1. 51.
    0
    başlayalım o halde... ama başlamadan birkez daha söylemekte yarar görüyorum. bahsini ettiğim bilgi ve belgelerin tamamı devletin elinde var! yani "tapecilerin tapeleri" istihbarat birimlerinin elinde ve bunlar yeri ve zamanı gelince ortaya çıkacak!

    • **

    tarih 16 aralık 2013!

    operasyonun düğmesine basılan ilin emniyet müdürü'ne bir telefon geliyor. telefondaki sesin sahibi tanıdık biri... lafı hiç dolandırmadan tüyler ürperten o sözleri söylüyor:

    "yarın sabah türkiye cumhuriyeti'nin başbakanı tarihe karışacak. yargı ve polis gerekli bütün hazırlıkları yaptı. telefonunu kapat ve kaybol, git!"

    duyduklarına inanamıyor müdür! "siz çıldırmışsınız! bunu yapacağımı, bu söylediklerinize izin vereceğimi nasıl düşünürsünüz?" diyor hiddetle!..

    karşısındaki kişi oldukça sakin bir şekilde sözlerine devam ediyor:

    "ailenden birinin kimlerle neler yaşadığı bilgisi ve görüntüleri sadece sana gelmedi. o görüntü ve bilgiler bizim elimizde de mevcut. sen dirensen de bu operasyon yapılacak. türkiye'de bir devir kapanıyor. o devrin suçlularından biri olarak cezalandırılmak istemiyor ve kızın yüzünden insan içine çıkamayacak hale gelmek istemiyorsan bugün mesai saatinden sonra telefonunu kapat ve kaybol git!"

    o konuşmadan 11 buçuk saat sonra operasyon başlıyor. bakan çocukları, halkbank genel müdürü, rıza zarrab, ali ağaoğlu ve fatih belediye başkanı'nın evleri ardı ardına eşzamanlı operasyonlarla basılıyor.

    kabinede operasyondan ilk haberdar olan içişleri bakanı muammer güler. oğlu barış güler'in kendisini arayıp, "baba polisler evi bastı ne yapayım?" demesi üzerine hemen istanbul emniyet müdürü'nü arıyor ancak hiçbir telefon numarasından ulaşmayı başaramıyor!

    o gün istanbul emniyet müdürü'ne 17 saat boyunca hiç kimse ulaşamıyor. vali hüseyin mutlu, köşe bucak müdürü arıyor ama o da bir türlü ulaşamıyor!

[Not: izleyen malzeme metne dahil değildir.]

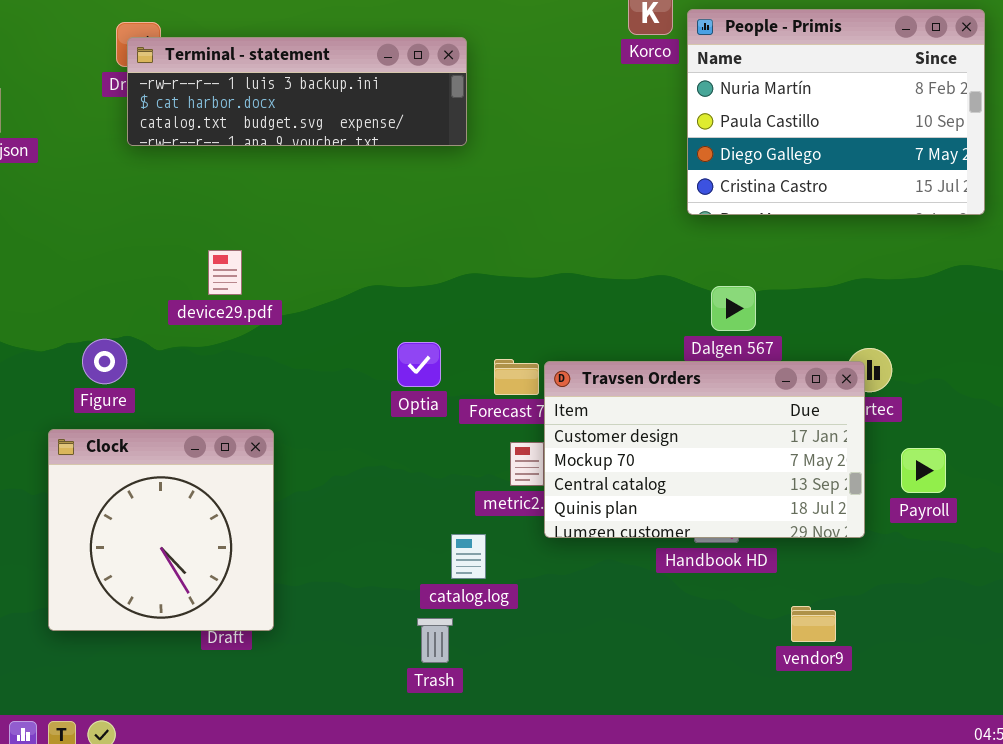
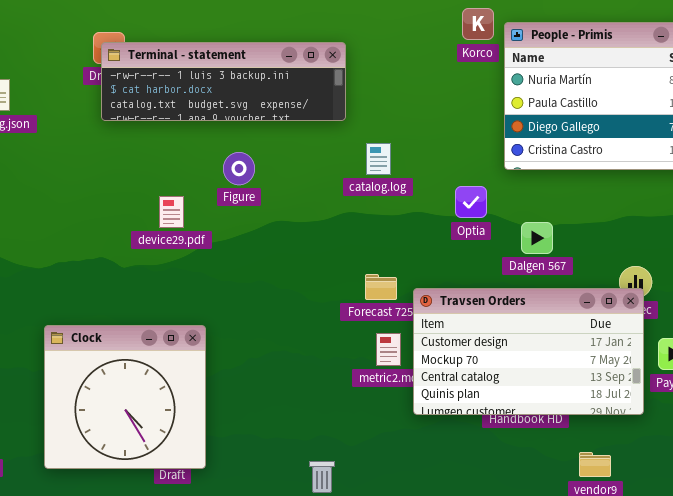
Figure: [82,339,127,384] -> [223,152,255,185], moved
Optia: [397,342,441,387] -> [455,186,487,218], moved
Travsen Orders: [544,361,865,538] -> [413,288,644,415], moved
catalog.log: [451,534,486,579] -> [366,143,391,175], moved

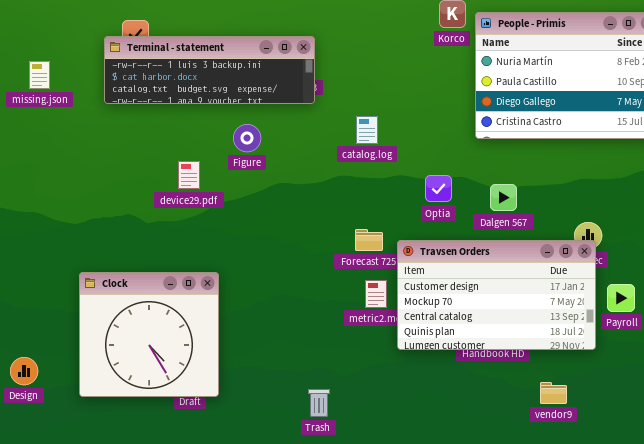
Terminal - statement: [101,42,346,121] -> [104,36,315,104], moved
Optia: [455,186,487,218] -> [425,175,452,202], moved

    operasyonun detayları hakkında sabah saatlerinde bilgi sahibi olan erdoğan operasyona operasyonla cevap veriyor:

    "müdür'ü derhal görevden alın. yarın sabaha kadar görevinin başındaymış gibi bulunsun. hiçbir şeye müdahil etmeyin. selami altınok'u istanbul'a getirin!"

    operasyonların devam edeceğini bilen erdoğan'ın ikinci hamlesi ise operasyonlara çifte denetim getirmek oldu. bir önceki operasyonu başsavcı'dan gizleyerek yapan savcı ve polislerin emniyet müdürü ve başsavcı'nın onayı olmadan yeni bir operasyon yapmasının önüne geçildi.